Пускай настороженно, но не перебивал — ждал концовки, и я оправдал его ожидания.

— Возможно, ты не захочешь внять моим словам, ибо истина горька, точно лекарство, но зато она правдива. Так вот, со смертью Годунова для тебя ничего не изменится. В руках Федора по-прежнему останется полнота власти и ее главные атрибуты: почти вся страна, деньги и войско. Поэтому ныне самое удобное время, чтобы договориться с ним по-хорошему. Пока не поздно.

— Почему может стать поздно? — пытливо осведомился царевич.

— Потому, что в моем видении было еще одно, о чем я совсем забыл тебе сказать, — пояснил я. — Перед моими глазами предстал Басманов, с которым беседовал Борис Федорович. Доносилось до меня плохо, словно кто-то невидимый пытался помешать — какой-то шум, плеск и прочее, но главное я уловил. Царь решил покончить с тобой и с этой целью вверяет ему свое войско, которое пока что бездарно топчется под Кромами.

— Но ты ведь сказал, что Борис умрет… — полувопросительно протянул Дмитрий.

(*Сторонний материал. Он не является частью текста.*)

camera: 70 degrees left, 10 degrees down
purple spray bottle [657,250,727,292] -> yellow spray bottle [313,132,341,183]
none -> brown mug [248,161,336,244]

— Только смерть старшего Годунова ничего не изменит. Младший всю жизнь смотрел отцовскими глазами, а потому никогда и ни за что не станет отменять его последних приказов.

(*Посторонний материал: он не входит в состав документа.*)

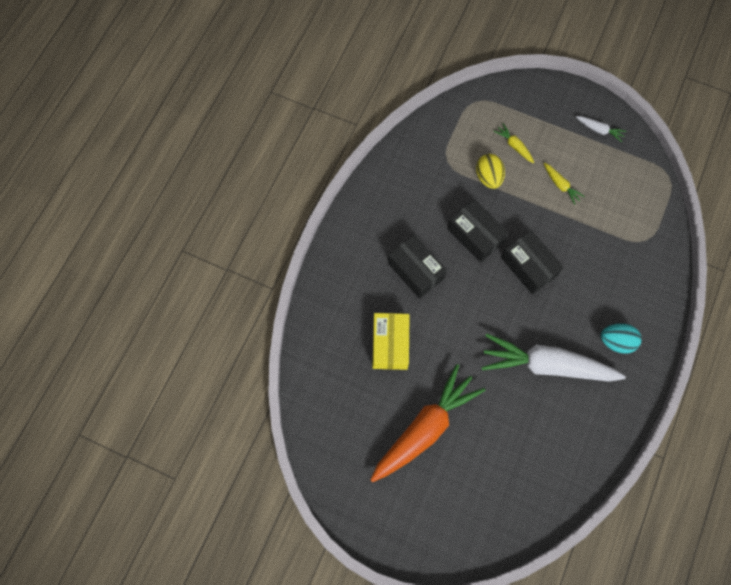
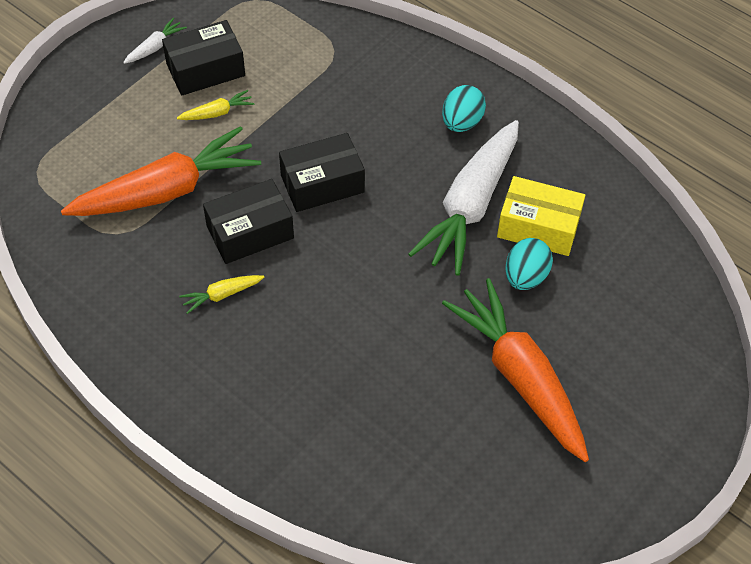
camera: 75 degrees left, 15 degrees down
yellow box [372,313,410,370] -> yellow box moved to [497,176,585,256]
black box [388,234,447,299] -> black box moved to [162,20,245,96]
yellow egg [476,154,505,189] -> orange carrot [61,126,261,216]
yellow carrot [493,123,534,163] -> yellow carrot moved to [179,275,264,314]
none -> turquoise egg [505,238,553,290]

В эти минуты я старался вложить в свою речь как можно больше тяжеловесности и уверенности, что произойдет именно так, как я говорю. Царевич должен не только понять все это умом, но проникнуться сказанным.

— Теперь ты понимаешь, почему уже через пару-тройку недель может оказаться поздно, а через месяц-полтора и вовсе безнадежно поздно? Кто станет договариваться с человеком, который сидит в осажденном городе без малейшей надежды на успех? — подвел я итог.

— А сейчас?

— Сейчас иное. Смерть отца — тяжкий удар. Федор окажется в растерянности. И совсем хорошо, если я подъеду в Москву именно в те дни, когда Борис еще будет жить.

И вновь односложный холодный вопрос:

— Почему так?

— Сам подумай. В бумаге будет выражено искреннее соболезнование по поводу кончины его отца, который хоть и пытался тебя умертвить, хоть и узурпировал твой престол — впрочем, в этом его изрядно оправдывает незнание о твоем существовании, но был великим в своих деяниях…

И вновь выражение лица, словно мой безмолвный слушатель съел лимон, да не один, а по меньшей мере десяток. Но я проигнорировал явное неудовольствие Дмитрия — перебьется — и продолжил:

— А за выражением соболезнования должно последовать предложение о сдаче и далее про ее условия. Словом, все то, о чем мы с тобой уже писали.

— Я дважды одного не пишу, — выдавил царевич.

Смотри какие мы гордые. Забыл, кто ты есть — хотя да, ты ж до сих пор считаешь себя истинным сыном Ивана Грозного, но тогда сформулируем иначе: «Забыл, в каком ты нынче положении?»

— Возможно, оно и верно, но только в случае, если человек прочел первое послание и дал на него отрицательный ответ. Если же он в глаза его не видел, тут можно написать и второй, и третий раз. Поверь, что твое достоинство от подобного шага не убудет. И вообще, попытка — не пытка, как говорил Берия, — пошутил я напоследок.

Зря. Не стоило этого делать. Дмитрий тут же уцепился за незнакомое странное имя и, воспользовавшись удачным случаем, увел разговор совершенно в другом направлении.